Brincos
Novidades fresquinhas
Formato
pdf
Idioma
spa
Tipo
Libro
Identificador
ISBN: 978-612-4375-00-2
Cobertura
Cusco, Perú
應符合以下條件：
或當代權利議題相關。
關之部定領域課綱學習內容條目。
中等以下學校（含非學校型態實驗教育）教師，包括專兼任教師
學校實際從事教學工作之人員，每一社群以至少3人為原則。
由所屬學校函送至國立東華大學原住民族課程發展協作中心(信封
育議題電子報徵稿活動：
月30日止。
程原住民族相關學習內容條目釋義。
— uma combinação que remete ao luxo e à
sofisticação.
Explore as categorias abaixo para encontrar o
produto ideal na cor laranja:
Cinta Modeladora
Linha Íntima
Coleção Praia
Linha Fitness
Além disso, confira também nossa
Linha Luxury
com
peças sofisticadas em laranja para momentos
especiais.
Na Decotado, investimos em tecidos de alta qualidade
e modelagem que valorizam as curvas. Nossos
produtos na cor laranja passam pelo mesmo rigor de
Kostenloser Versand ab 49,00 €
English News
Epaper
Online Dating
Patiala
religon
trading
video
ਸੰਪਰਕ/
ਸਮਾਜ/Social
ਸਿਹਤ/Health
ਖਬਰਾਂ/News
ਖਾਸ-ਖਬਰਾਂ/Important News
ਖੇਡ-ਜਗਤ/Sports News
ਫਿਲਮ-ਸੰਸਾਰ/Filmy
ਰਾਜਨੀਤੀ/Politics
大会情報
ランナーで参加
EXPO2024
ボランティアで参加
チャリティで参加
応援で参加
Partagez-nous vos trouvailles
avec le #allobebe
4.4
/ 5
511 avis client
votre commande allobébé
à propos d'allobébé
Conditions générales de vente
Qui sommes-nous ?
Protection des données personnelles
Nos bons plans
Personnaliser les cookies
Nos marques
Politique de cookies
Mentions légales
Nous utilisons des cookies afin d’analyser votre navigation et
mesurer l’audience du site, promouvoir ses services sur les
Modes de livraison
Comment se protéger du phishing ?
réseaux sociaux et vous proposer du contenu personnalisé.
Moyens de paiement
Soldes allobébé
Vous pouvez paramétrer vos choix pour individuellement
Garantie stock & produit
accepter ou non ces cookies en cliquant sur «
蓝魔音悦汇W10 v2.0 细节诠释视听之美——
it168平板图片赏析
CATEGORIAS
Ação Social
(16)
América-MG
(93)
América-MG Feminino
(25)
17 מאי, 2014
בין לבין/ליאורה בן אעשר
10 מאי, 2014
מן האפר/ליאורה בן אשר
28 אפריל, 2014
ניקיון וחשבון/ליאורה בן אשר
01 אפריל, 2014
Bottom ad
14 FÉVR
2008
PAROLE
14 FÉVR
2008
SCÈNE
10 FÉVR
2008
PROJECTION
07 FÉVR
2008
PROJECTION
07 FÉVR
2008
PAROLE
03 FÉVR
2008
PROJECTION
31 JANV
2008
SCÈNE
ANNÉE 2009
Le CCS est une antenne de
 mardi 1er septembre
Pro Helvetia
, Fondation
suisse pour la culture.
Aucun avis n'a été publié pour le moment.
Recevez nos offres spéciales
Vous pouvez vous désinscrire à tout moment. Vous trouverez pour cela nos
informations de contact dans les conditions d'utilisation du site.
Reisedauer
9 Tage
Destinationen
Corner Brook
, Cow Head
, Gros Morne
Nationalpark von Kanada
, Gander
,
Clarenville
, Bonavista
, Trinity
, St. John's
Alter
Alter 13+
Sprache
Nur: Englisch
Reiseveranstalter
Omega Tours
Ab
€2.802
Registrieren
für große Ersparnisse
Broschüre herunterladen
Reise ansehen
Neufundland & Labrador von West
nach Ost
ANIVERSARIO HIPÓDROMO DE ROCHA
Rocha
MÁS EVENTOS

Instructions for the task:
Rewrite all of the items above, substituting "FILM" for each occurrence of "PROJECTION" and keeping everything else unchanged.

Reply to the task:
Brincos
Novidades fresquinhas
Formato
pdf
Idioma
spa
Tipo
Libro
Identificador
ISBN: 978-612-4375-00-2
Cobertura
Cusco, Perú
應符合以下條件：
或當代權利議題相關。
關之部定領域課綱學習內容條目。
中等以下學校（含非學校型態實驗教育）教師，包括專兼任教師
學校實際從事教學工作之人員，每一社群以至少3人為原則。
由所屬學校函送至國立東華大學原住民族課程發展協作中心(信封
育議題電子報徵稿活動：
月30日止。
程原住民族相關學習內容條目釋義。
— uma combinação que remete ao luxo e à
sofisticação.
Explore as categorias abaixo para encontrar o
produto ideal na cor laranja:
Cinta Modeladora
Linha Íntima
Coleção Praia
Linha Fitness
Além disso, confira também nossa
Linha Luxury
com
peças sofisticadas em laranja para momentos
especiais.
Na Decotado, investimos em tecidos de alta qualidade
e modelagem que valorizam as curvas. Nossos
produtos na cor laranja passam pelo mesmo rigor de
Kostenloser Versand ab 49,00 €
English News
Epaper
Online Dating
Patiala
religon
trading
video
ਸੰਪਰਕ/
ਸਮਾਜ/Social
ਸਿਹਤ/Health
ਖਬਰਾਂ/News
ਖਾਸ-ਖਬਰਾਂ/Important News
ਖੇਡ-ਜਗਤ/Sports News
ਫਿਲਮ-ਸੰਸਾਰ/Filmy
ਰਾਜਨੀਤੀ/Politics
大会情報
ランナーで参加
EXPO2024
ボランティアで参加
チャリティで参加
応援で参加
Partagez-nous vos trouvailles
avec le #allobebe
4.4
/ 5
511 avis client
votre commande allobébé
à propos d'allobébé
Conditions générales de vente
Qui sommes-nous ?
Protection des données personnelles
Nos bons plans
Personnaliser les cookies
Nos marques
Politique de cookies
Mentions légales
Nous utilisons des cookies afin d’analyser votre navigation et
mesurer l’audience du site, promouvoir ses services sur les
Modes de livraison
Comment se protéger du phishing ?
réseaux sociaux et vous proposer du contenu personnalisé.
Moyens de paiement
Soldes allobébé
Vous pouvez paramétrer vos choix pour individuellement
Garantie stock & produit
accepter ou non ces cookies en cliquant sur «
蓝魔音悦汇W10 v2.0 细节诠释视听之美——
it168平板图片赏析
CATEGORIAS
Ação Social
(16)
América-MG
(93)
América-MG Feminino
(25)
17 מאי, 2014
בין לבין/ליאורה בן אעשר
10 מאי, 2014
מן האפר/ליאורה בן אשר
28 אפריל, 2014
ניקיון וחשבון/ליאורה בן אשר
01 אפריל, 2014
Bottom ad
14 FÉVR
2008
PAROLE
14 FÉVR
2008
SCÈNE
10 FÉVR
2008
FILM
07 FÉVR
2008
FILM
07 FÉVR
2008
PAROLE
03 FÉVR
2008
FILM
31 JANV
2008
SCÈNE
ANNÉE 2009
Le CCS est une antenne de
 mardi 1er septembre
Pro Helvetia
, Fondation
suisse pour la culture.
Aucun avis n'a été publié pour le moment.
Recevez nos offres spéciales
Vous pouvez vous désinscrire à tout moment. Vous trouverez pour cela nos
informations de contact dans les conditions d'utilisation du site.
Reisedauer
9 Tage
Destinationen
Corner Brook
, Cow Head
, Gros Morne
Nationalpark von Kanada
, Gander
,
Clarenville
, Bonavista
, Trinity
, St. John's
Alter
Alter 13+
Sprache
Nur: Englisch
Reiseveranstalter
Omega Tours
Ab
€2.802
Registrieren
für große Ersparnisse
Broschüre herunterladen
Reise ansehen
Neufundland & Labrador von West
nach Ost
ANIVERSARIO HIPÓDROMO DE ROCHA
Rocha
MÁS EVENTOS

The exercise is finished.